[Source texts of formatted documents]
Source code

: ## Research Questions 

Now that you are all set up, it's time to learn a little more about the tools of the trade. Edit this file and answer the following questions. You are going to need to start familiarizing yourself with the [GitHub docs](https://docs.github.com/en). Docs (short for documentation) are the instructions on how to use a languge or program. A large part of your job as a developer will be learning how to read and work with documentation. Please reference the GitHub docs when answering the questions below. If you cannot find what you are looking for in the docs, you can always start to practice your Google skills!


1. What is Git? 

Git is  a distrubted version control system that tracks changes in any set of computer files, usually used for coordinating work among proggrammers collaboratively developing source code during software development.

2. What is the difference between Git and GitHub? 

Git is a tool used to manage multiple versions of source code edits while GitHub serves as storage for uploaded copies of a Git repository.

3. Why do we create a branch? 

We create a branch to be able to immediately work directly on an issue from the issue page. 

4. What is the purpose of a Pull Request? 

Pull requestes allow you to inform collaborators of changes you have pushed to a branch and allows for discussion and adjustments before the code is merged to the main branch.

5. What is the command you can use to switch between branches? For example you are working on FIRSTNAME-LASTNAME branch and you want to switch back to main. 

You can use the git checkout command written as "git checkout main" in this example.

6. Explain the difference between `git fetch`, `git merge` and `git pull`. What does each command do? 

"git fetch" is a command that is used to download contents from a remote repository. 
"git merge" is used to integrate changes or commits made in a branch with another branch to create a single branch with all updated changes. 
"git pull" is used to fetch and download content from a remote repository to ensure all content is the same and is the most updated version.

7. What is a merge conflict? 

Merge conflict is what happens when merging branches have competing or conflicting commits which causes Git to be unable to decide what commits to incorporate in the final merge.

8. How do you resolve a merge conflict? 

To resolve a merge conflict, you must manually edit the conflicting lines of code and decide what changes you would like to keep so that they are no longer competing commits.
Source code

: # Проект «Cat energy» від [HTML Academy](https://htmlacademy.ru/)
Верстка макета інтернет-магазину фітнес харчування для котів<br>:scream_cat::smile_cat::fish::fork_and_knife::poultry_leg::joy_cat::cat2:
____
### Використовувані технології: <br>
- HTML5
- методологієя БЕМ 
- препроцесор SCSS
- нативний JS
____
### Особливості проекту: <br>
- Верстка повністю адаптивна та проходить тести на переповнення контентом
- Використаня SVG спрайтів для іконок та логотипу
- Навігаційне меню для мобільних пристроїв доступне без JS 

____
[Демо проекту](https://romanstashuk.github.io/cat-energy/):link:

PROBLEM STATEMENT
Using the data above, show each line where "changes" occurs.

YOUR SOLUTION
Git is  a distrubted version control system that tracks changes in any set of computer files, usually used for coordinating work among proggrammers collaboratively developing source code during software development.
Pull requestes allow you to inform collaborators of changes you have pushed to a branch and allows for discussion and adjustments before the code is merged to the main branch.
"git merge" is used to integrate changes or commits made in a branch with another branch to create a single branch with all updated changes. 
To resolve a merge conflict, you must manually edit the conflicting lines of code and decide what changes you would like to keep so that they are no longer competing commits.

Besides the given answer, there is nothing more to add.